Anemia is defined as a low level of hemoglobin in red blood cells. Iron in the hemoglobin molecule fixes oxygen in the lungs and releases it in the tissues where oxygen generates energy for the body. The major clinical symptom of anemia and iron deficiency is pallor and its physical symptom is fatigue resulting in reduced capacity to work. There are three major causes of anemia:
insufficient red blood cell production due to inadequate intake or poor utilization of dietary iron (due to poor diet and helminth infections);
excessive red blood cell destruction due to malaria which displaces hemoglobin and prevents the transport of oxygen to the tissues;
excessive red blood cell loss due to helminth infections (mainly hookworm and schistosomiasis and in some cases trichuriasis) leading to iron deficiency, and blood loss in women during their reproductive years.

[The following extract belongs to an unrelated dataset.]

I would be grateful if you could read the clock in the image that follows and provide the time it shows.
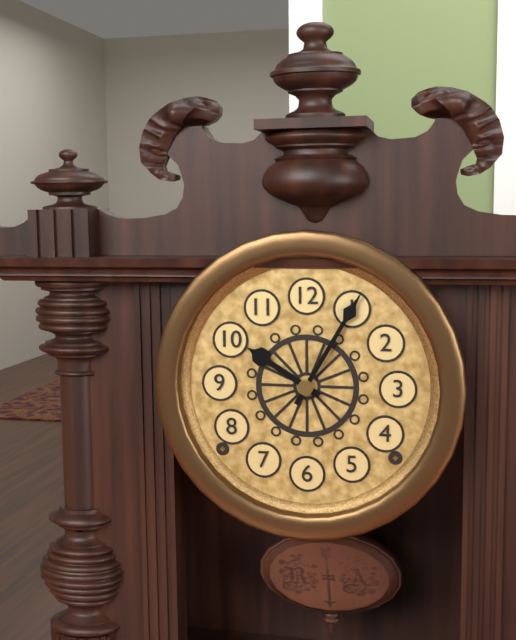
10:05
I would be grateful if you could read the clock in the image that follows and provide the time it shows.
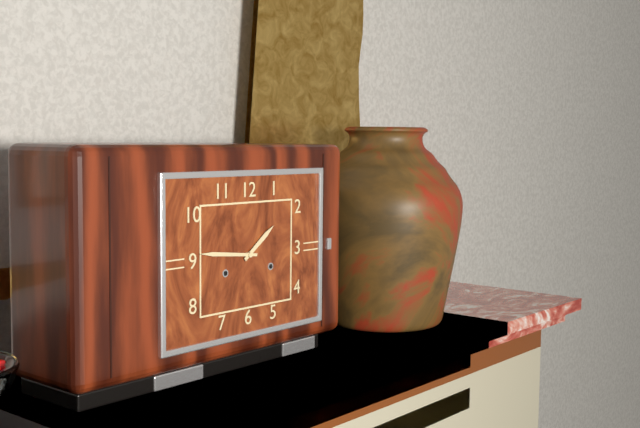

Other significant causes of anemia include nutritional deficiencies other than iron deficiency (i.e. folic acid, vitamins A and B-12), genetic conditions (e.g. thalassemia in parts of the Mediterranean, sickle
cell in Africa), factors related to reproduction (e.g. high fertility, obstetric complications, contraceptives or practices that increase blood loss such as not breastfeeding), and infections (e.g. HIV/AIDS, tuberculosis, diarrhea) that increase requirements for iron and other micronutrients.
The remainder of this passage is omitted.